[Your instructions]: Only the pictures are to be left out; return the rest of the data exactly as it stands.

++++ Supplied data

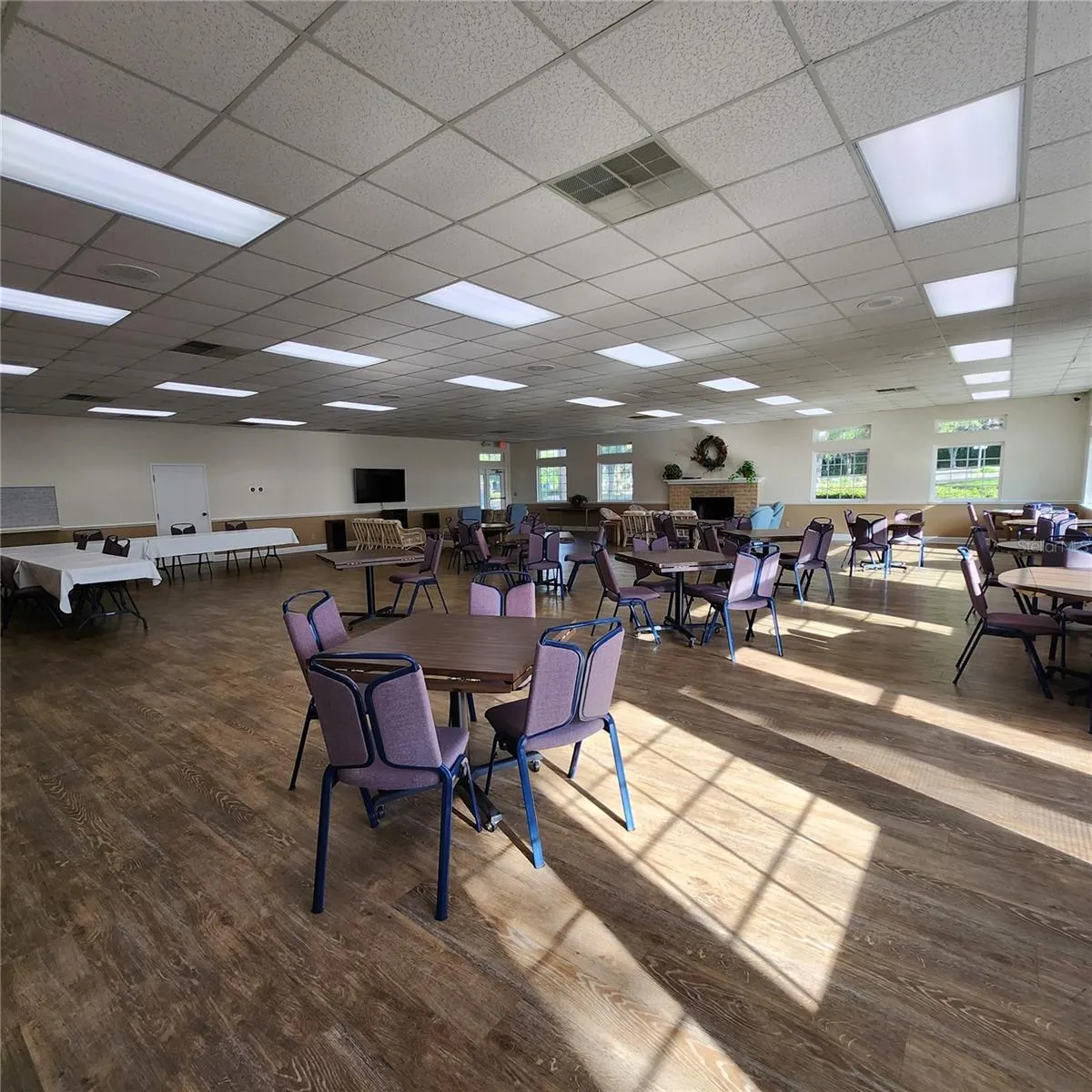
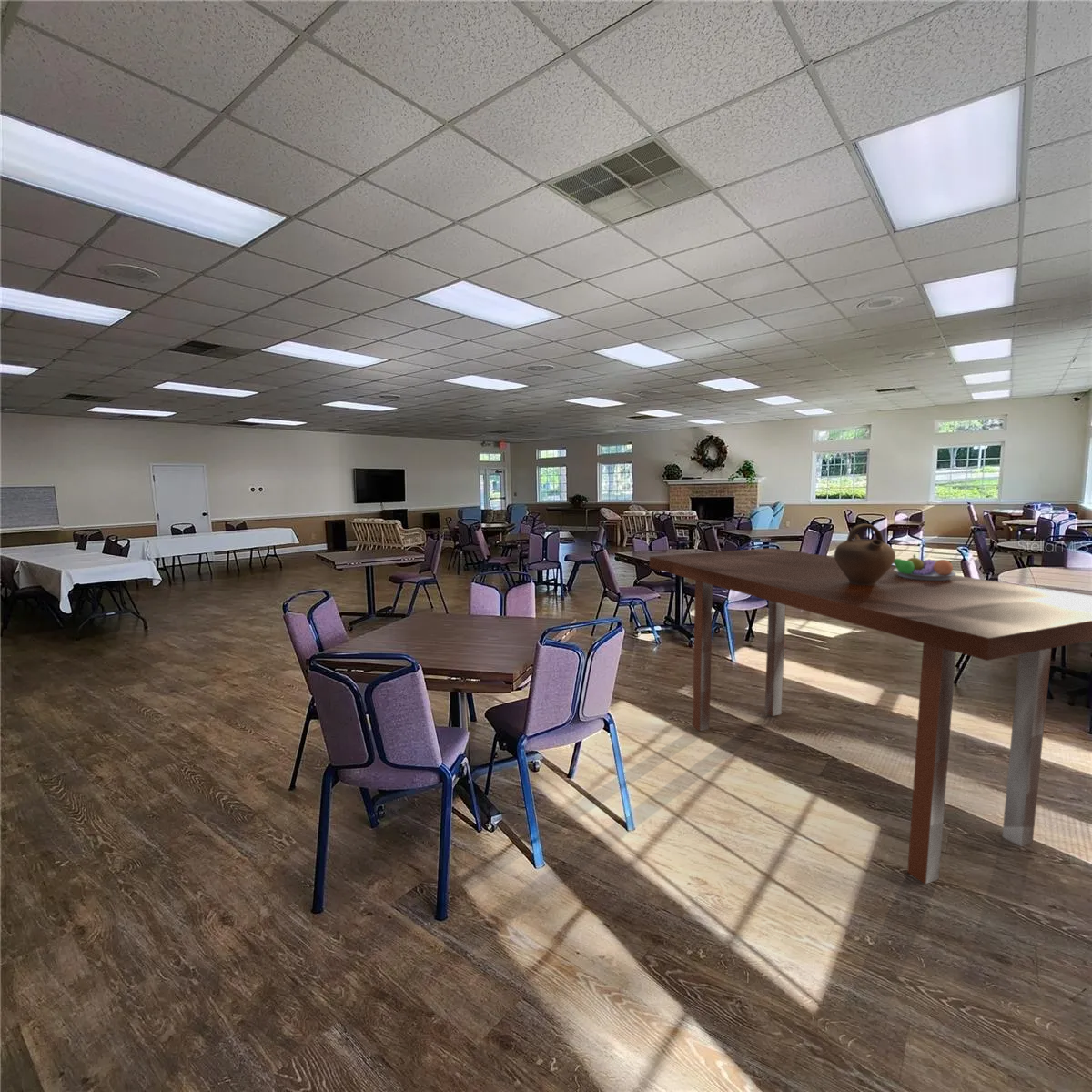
+ jug [834,523,896,585]
+ fruit bowl [894,553,957,581]
+ dining table [649,547,1092,885]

++++++++

[Output of the exercise]:
+ jug [834,523,896,585]
+ fruit bowl [894,553,957,581]
+ dining table [649,547,1092,885]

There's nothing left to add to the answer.